The following is a copy-paste of ideas from a thread on vim_use. Some of these may spawn a new tip or two:

  • Multiple full-page Vim help topics, each in their own conveniently-labeled tab page.
  • Reference material (API docs, framework source code, project notes, etc.) that I need to refer to often, but don't necessarily want taking up screen real estate adjacent to whatever I'm working on.
  • At-a-glance summaries: I sometimes work in a buffer with most or all folds open, and keep a second tab page buffer with all folds closed. The folded version serves as an overview of the entire file, usually visible on a single screen.
This is a very interesting idea which I hadn't thought of and may use myself. It could lead to other use cases; for example, rapidly finding a place in a file, setting a mark (local to the buffer), and jumping to it in another window/tab. I'm not sure where to put it. It seems a little small for a tip by itself. It would probably be OK in the intro to tab-pages tip, or perhaps a folding tip. It potentially could be included with your "X-Ray tab" tip below.
  • Quick Vim environment modifications: I'm always tweaking my Vim settings, but I don't want to disrupt whatever I'm (supposed to be) working on just to update my .vimrc. I have a key map that opens $MYVIMRC and $MYGVIMRC in new tabs, so I can jump in and make whatever changes are necessary, then close them and immediately go back to what I was doing.
  • "X-ray" buffers: I'll sometimes keep an alternate representation of a buffer in a separate tab page, with useful but visually-noisy options like 'list', 'cursorcolumn', 'cursorline', and 'number' all turned on, several :match patterns active, etc. This way, I can keep my regular working view clean and uncluttered, but quickly flip over to the information-overload version (the "x-ray") when I need it. (You don't have to get this crazy with it, of course; the idea works for pretty much any setting in `:help option-summary` labeled 'local to window'.)
I really like this one. The idea is very basic, but perhaps with some expansion--some pre-made commands, etc.--it could make a tip on its own. I think it deserves more than a short section in an "intro to tabs" tip. Of course, it could be done in the same window with the ability to restore the window-local settings, or a split window, so these techniques should be mentioned as well. But I like that the tab page doesn't take up additional screen real estate, and you don't need to worry about restoring the state of the window when you're done.
  • Scratchpads: Tab pages are good for throwaway buffers, where I work with random chunks of text before (possibly) incorporating them into a file I plan to keep around.
  • Redirected Ex command output: I often want to use the output from an Ex command (vs. just viewing it in the status area), so I have a routine that runs a command, captures the output, then opens a new tab page containing the captured text. As with most of these techniques, this could also be done with a new window, or even within the current window, but I find using a new tab page less disruptive.

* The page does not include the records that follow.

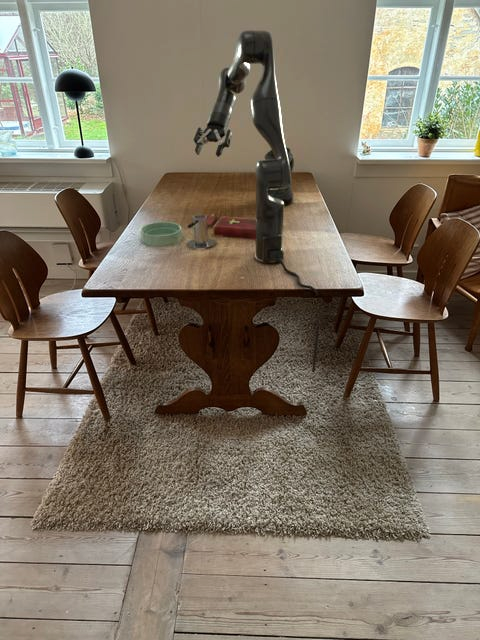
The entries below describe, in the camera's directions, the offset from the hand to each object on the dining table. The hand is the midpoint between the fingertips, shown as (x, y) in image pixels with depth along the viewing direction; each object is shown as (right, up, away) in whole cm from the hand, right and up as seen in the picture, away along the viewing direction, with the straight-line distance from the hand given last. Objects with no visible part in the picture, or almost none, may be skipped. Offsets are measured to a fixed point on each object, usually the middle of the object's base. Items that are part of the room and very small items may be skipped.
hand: (207, 154), depth 170 cm
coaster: (-2, -34, 0) cm, 34 cm away
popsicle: (-1, -21, +21) cm, 30 cm away
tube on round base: (-3, -35, -3) cm, 35 cm away
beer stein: (+30, -5, +46) cm, 55 cm away
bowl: (-18, -31, +4) cm, 36 cm away
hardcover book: (+14, -28, +10) cm, 32 cm away
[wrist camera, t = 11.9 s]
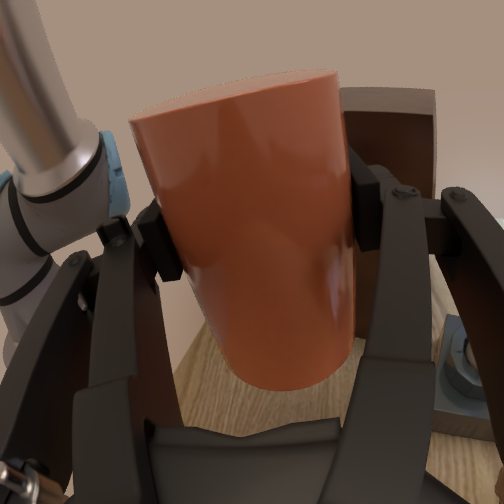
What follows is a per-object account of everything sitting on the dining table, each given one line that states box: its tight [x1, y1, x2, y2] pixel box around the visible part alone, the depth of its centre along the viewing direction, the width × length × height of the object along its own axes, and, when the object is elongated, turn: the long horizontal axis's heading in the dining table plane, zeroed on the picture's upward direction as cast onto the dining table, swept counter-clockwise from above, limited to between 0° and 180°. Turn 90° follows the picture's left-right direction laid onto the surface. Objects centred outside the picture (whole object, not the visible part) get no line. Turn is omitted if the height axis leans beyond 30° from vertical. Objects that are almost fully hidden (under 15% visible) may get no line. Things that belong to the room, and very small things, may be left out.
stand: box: [340, 87, 437, 339], centre depth 29 cm, size 16×12×22 cm
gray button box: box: [431, 314, 495, 442], centre depth 19 cm, size 12×10×6 cm
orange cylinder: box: [128, 69, 356, 391], centre depth 13 cm, size 7×7×12 cm
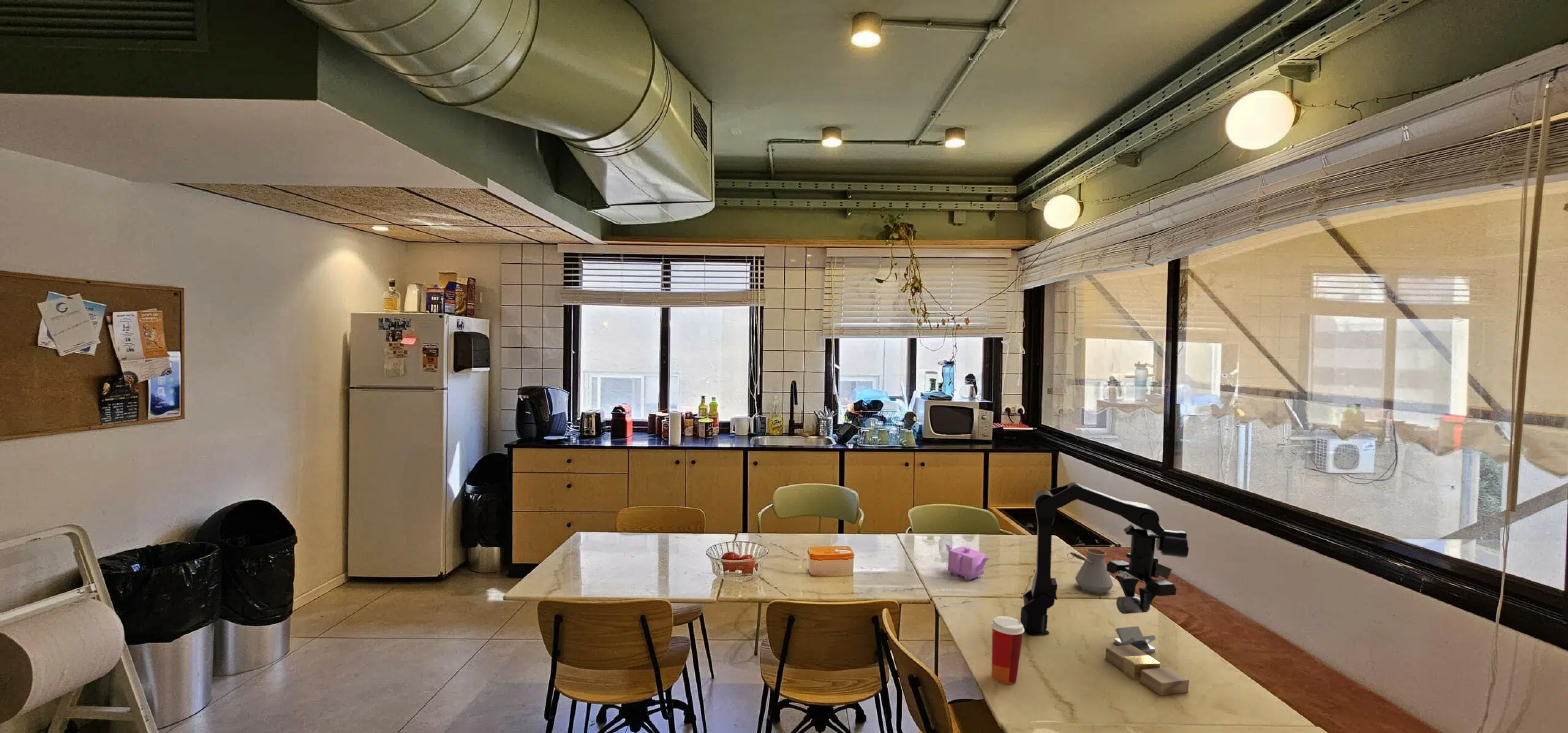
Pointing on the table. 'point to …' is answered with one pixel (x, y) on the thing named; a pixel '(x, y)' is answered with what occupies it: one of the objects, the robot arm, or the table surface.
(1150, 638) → the v block
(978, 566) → the teapot
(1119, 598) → the dark grey rounded block
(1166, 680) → the beam
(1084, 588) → the coffee pot
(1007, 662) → the paper cup
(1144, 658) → the block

  • Mini-sessions: If you remove 'tabpages' from 'sessionoptions', :mksession will only pay attention to the current tab page. This makes it easy to use tab pages as a lightweight project-organization tool -- just open a set of files in whatever window layout you like, then run `:mksession some-random-project.vim` to save the current tab page as a session. To work on that set of files again, open a new tab page and :source the appropriate session file.
This one would probably be best as a section in a "using sessions" tip, if we have one.